§ PROBLEM: Copy out the lines from the one containing "Would you mind" through the one containing "0.033485, 0.997700, 0.420133]]", inclusive, reproducing them without any change. Leave the pictures out of your answer.

§ PROVIDED DATA:
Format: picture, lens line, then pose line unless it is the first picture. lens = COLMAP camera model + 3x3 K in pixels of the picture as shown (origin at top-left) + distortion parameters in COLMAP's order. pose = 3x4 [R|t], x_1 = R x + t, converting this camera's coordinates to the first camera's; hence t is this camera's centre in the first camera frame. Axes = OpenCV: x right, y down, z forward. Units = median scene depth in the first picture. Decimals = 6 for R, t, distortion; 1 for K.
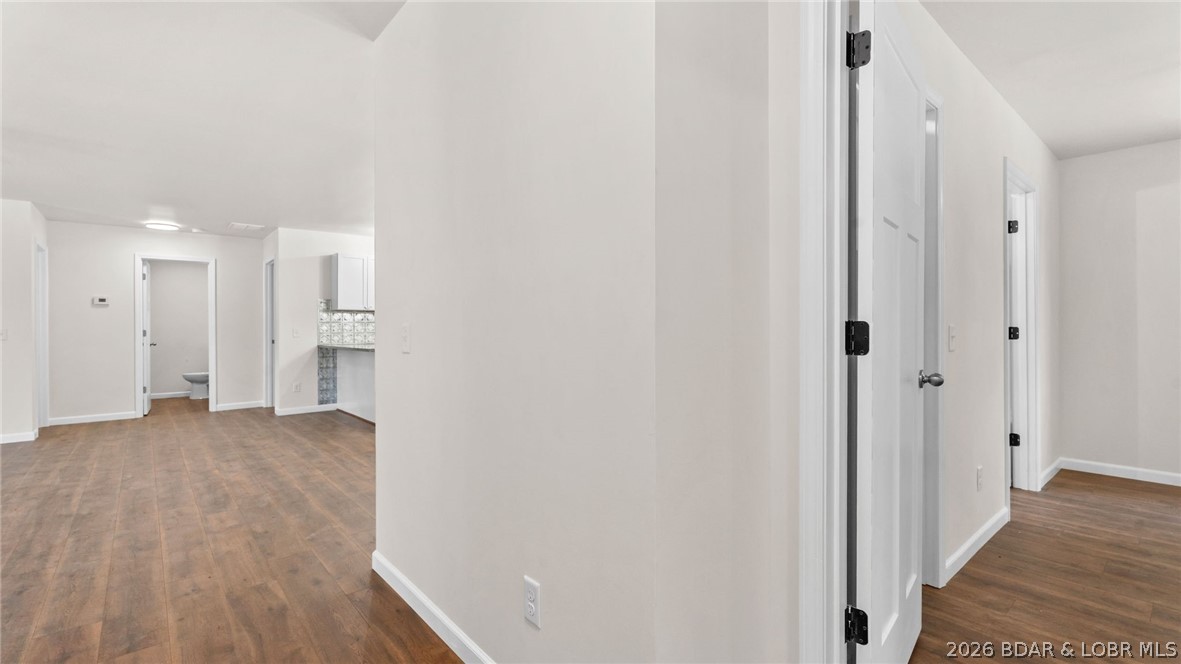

--

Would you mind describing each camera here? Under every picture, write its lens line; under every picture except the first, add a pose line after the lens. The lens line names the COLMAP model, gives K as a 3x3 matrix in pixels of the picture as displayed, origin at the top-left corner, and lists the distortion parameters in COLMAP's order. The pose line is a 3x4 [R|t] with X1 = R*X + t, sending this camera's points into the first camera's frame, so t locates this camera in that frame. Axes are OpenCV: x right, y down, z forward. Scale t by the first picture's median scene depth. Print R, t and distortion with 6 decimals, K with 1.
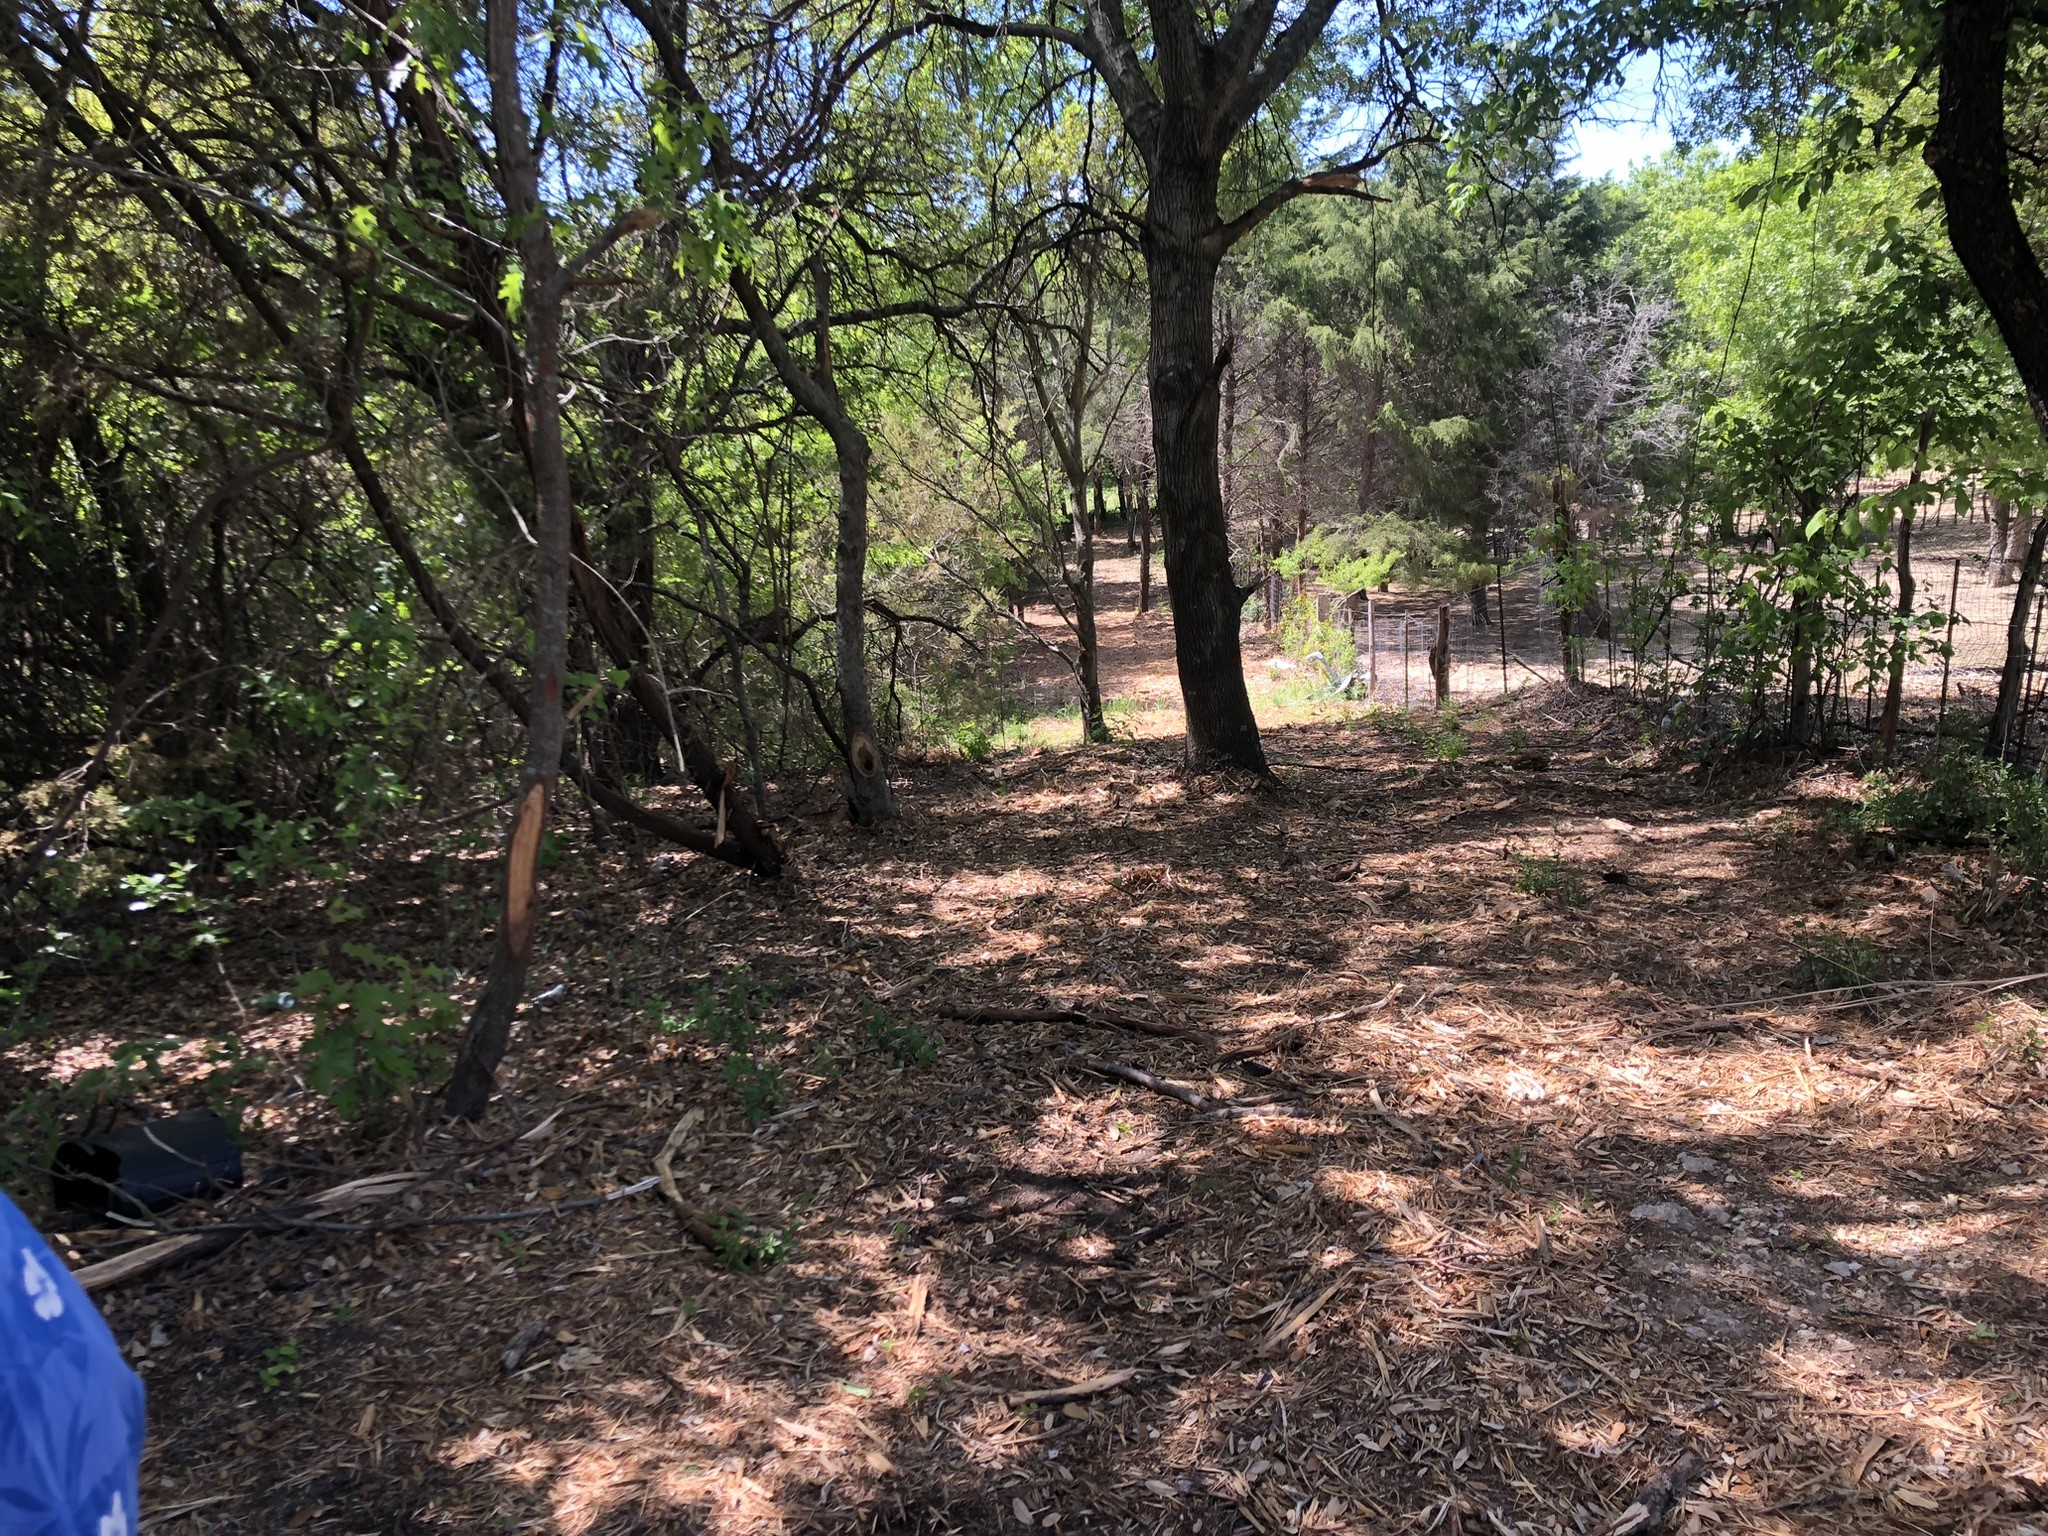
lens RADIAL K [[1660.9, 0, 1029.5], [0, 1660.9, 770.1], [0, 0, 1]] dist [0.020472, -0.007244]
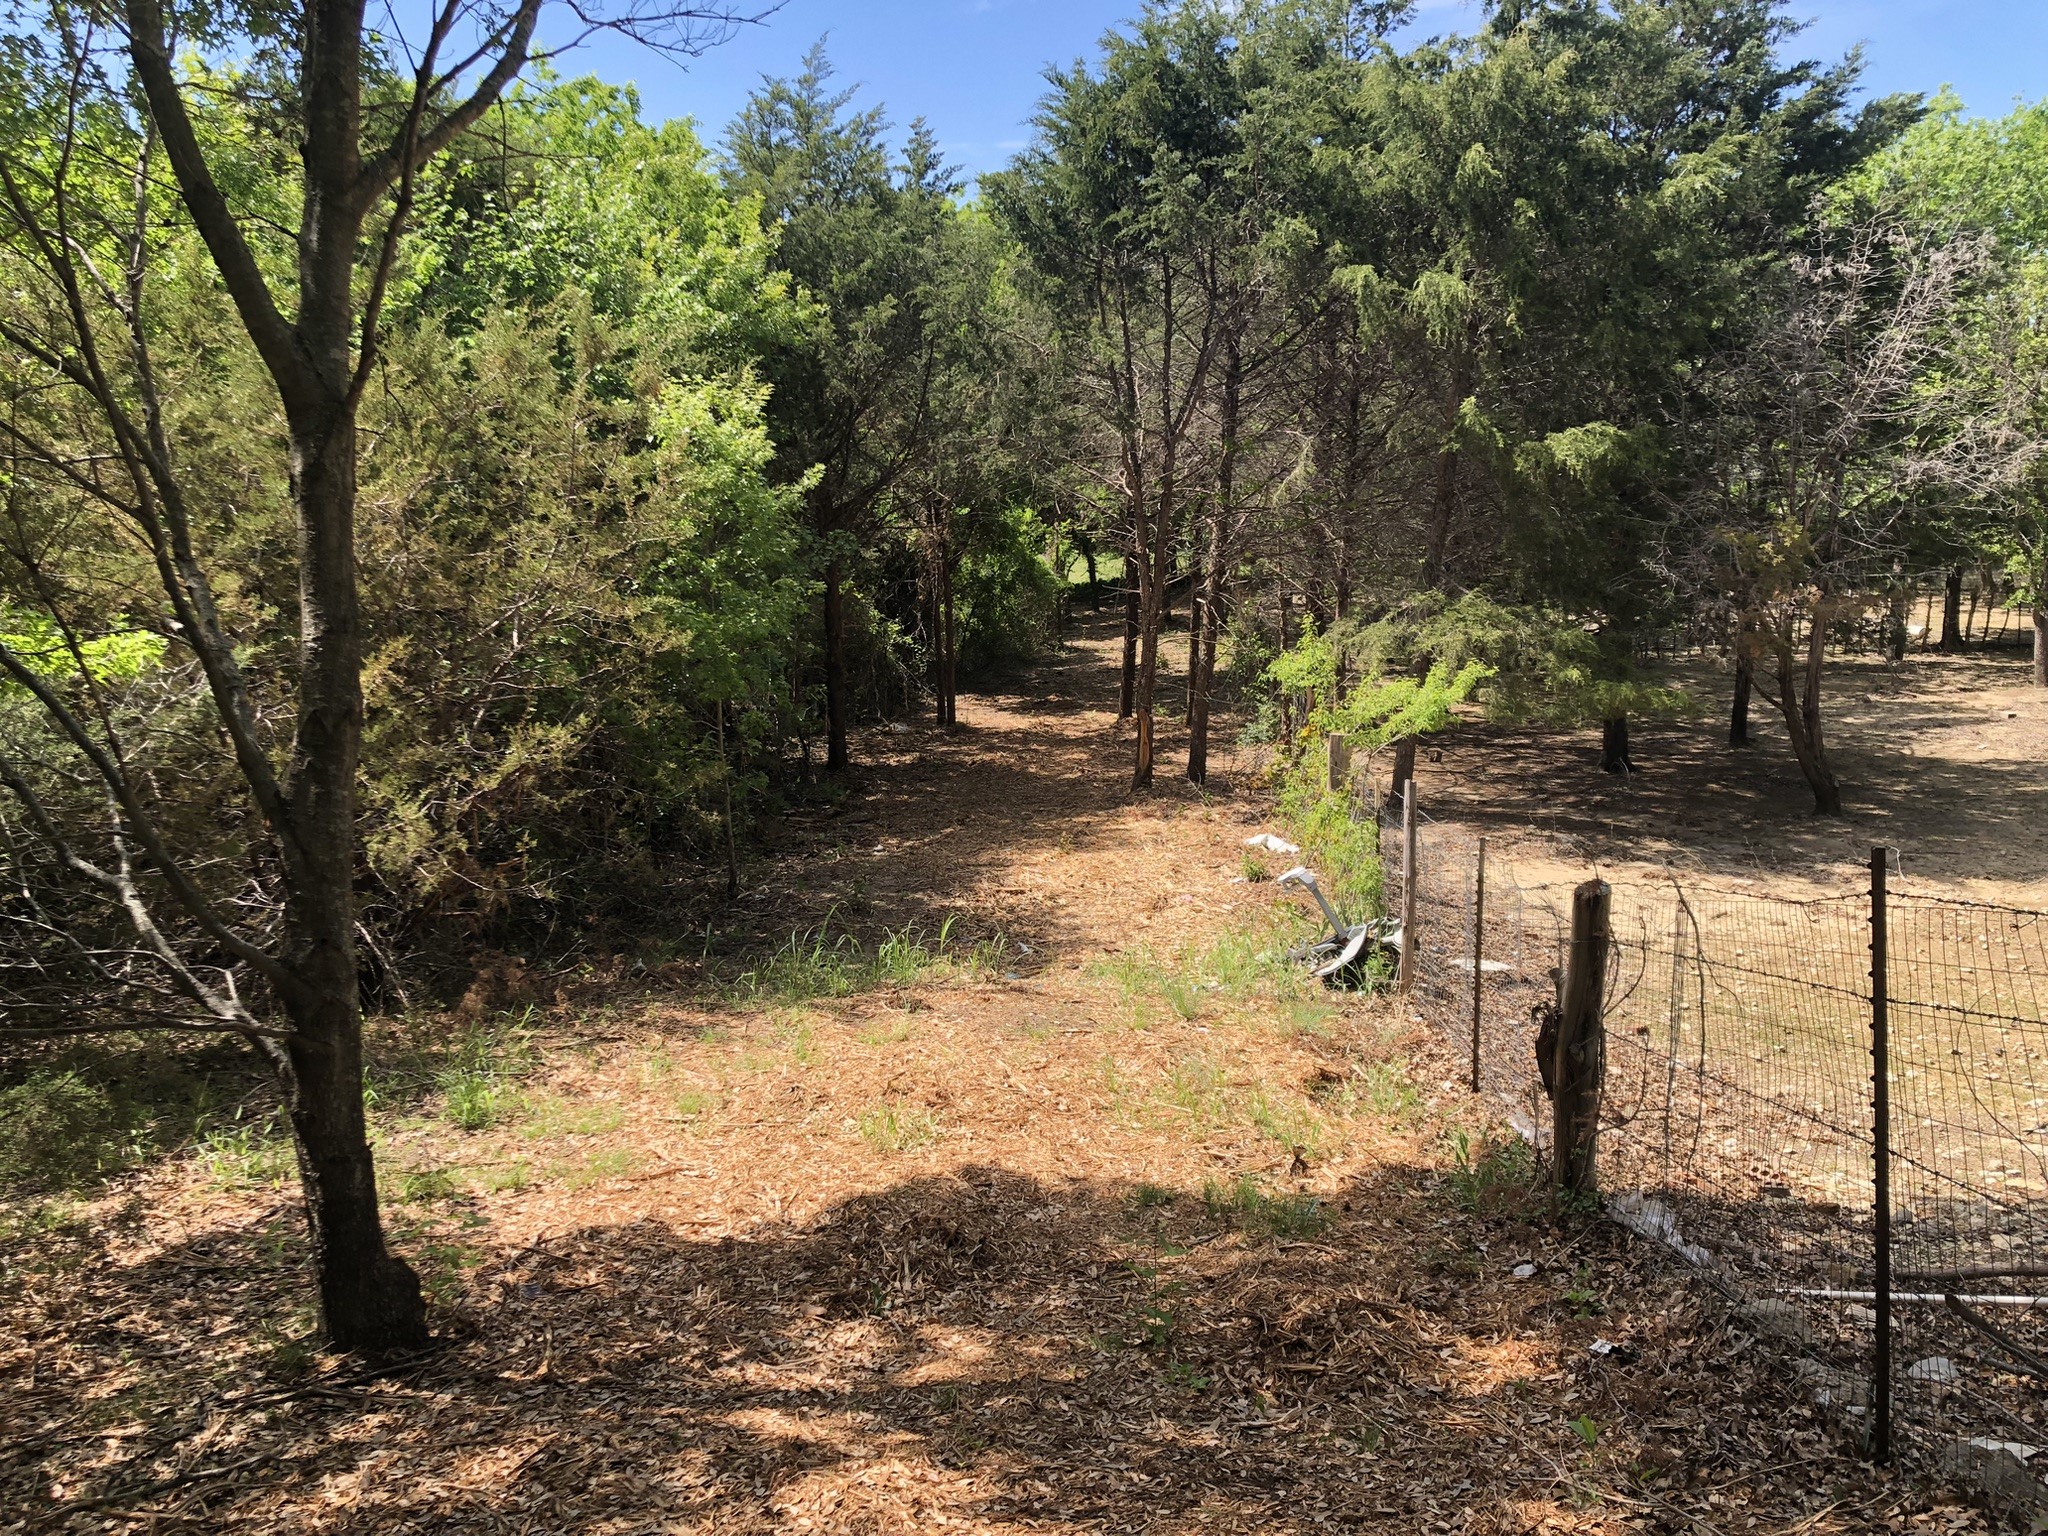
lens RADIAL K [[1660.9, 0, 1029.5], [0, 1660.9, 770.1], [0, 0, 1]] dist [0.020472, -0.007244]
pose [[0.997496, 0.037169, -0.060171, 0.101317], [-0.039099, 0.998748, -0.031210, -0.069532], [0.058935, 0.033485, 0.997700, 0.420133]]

§ ANSWER TO THE PROBLEM:
Would you mind describing each camera here? Under every picture, write its lens line; under every picture except the first, add a pose line after the lens. The lens line names the COLMAP model, gives K as a 3x3 matrix in pixels of the picture as displayed, origin at the top-left corner, and lists the distortion parameters in COLMAP's order. The pose line is a 3x4 [R|t] with X1 = R*X + t, sending this camera's points into the first camera's frame, so t locates this camera in that frame. Axes are OpenCV: x right, y down, z forward. Scale t by the first picture's median scene depth. Print R, t and distortion with 6 decimals, K with 1.
lens RADIAL K [[1660.9, 0, 1029.5], [0, 1660.9, 770.1], [0, 0, 1]] dist [0.020472, -0.007244]
lens RADIAL K [[1660.9, 0, 1029.5], [0, 1660.9, 770.1], [0, 0, 1]] dist [0.020472, -0.007244]
pose [[0.997496, 0.037169, -0.060171, 0.101317], [-0.039099, 0.998748, -0.031210, -0.069532], [0.058935, 0.033485, 0.997700, 0.420133]]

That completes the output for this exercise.